Magnetization transfer (MT) imaging (MTI) provides a method to investigate the properties of protons that are bound to macromolecules in tissue. MTI has been used in clinical applications to investigate pathology-induced changes in tissue characteristics, such as multiple sclerosis (MS) white matter lesions, dementia, traumatic brain injury, and tumors, or to augment the contrast or visibility of low-MT tissue, such as blood in MR angiography. Recently, MTI has been shown as a promising technique to characterize tissue fibrosis.
In MTI, off-resonance RF pulses (e.g., a widely applied Gaussian RF pulse) are dominantly used with a bandwidth of several hundred hertz (Hz) and typically applied at a frequency offset at least 1 kHz from the mobile water peak to minimize direct saturation. To achieve off-resonance saturations of bound water spins within a large frequency range, the bandwidth of the MT RF pulses has to be increased. A consequence of the increased bandwidth is an undesired augmentation of direct saturation, unless the MT pulses are shifted further away from the mobile water. However, shifting the MT pulses further off-resonance has several disadvantages, including a decreased ability to saturate bound spins close to water and reduced MT contrast.

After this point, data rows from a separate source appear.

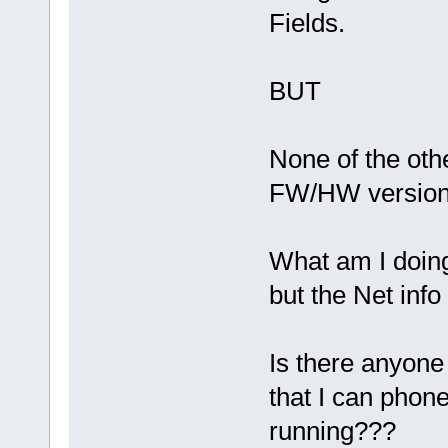
Fields.
BUT
None of the othe
FW/HW version 
What am I doin
but the Net inf
Is there anyone
that I can phone
running???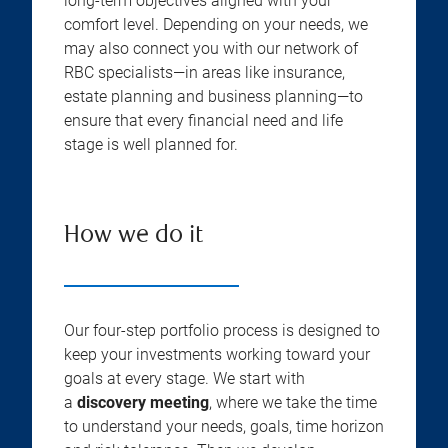
long-term objectives aligned with your
comfort level. Depending on your needs, we
may also connect you with our network of
RBC specialists—in areas like insurance,
estate planning and business planning—to
ensure that every financial need and life
stage is well planned for.
How we do it
Our four-step portfolio process is designed to
keep your investments working toward your
goals at every stage. We start with
a
discovery meeting
, where we take the time
to understand your needs, goals, time horizon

Furthermore, in a traditional MTI, the MT pulses are typically only applied with an offset frequency on one side of the mobile water peak (i.e., asymmetrical). It is well known that MT contrast in tissue can be asymmetric. To achieve a complete assessment of the pathology-induced MT effects from bound water spins with off-resonance frequencies both lower and higher than the mobile water peak, two MTI scans have to be performed, each applying an MT pulse with an offset on either side of the mobile water frequency, or the MT preparation has to be performed two times with two opposite frequency offsets before the imaging readout. Although the latter approach is more efficient than the first one, it prolongs time response and increases preparation waiting time and imaging readout time, with its MT contrast less optimal than that using the multi-banded RF pulses.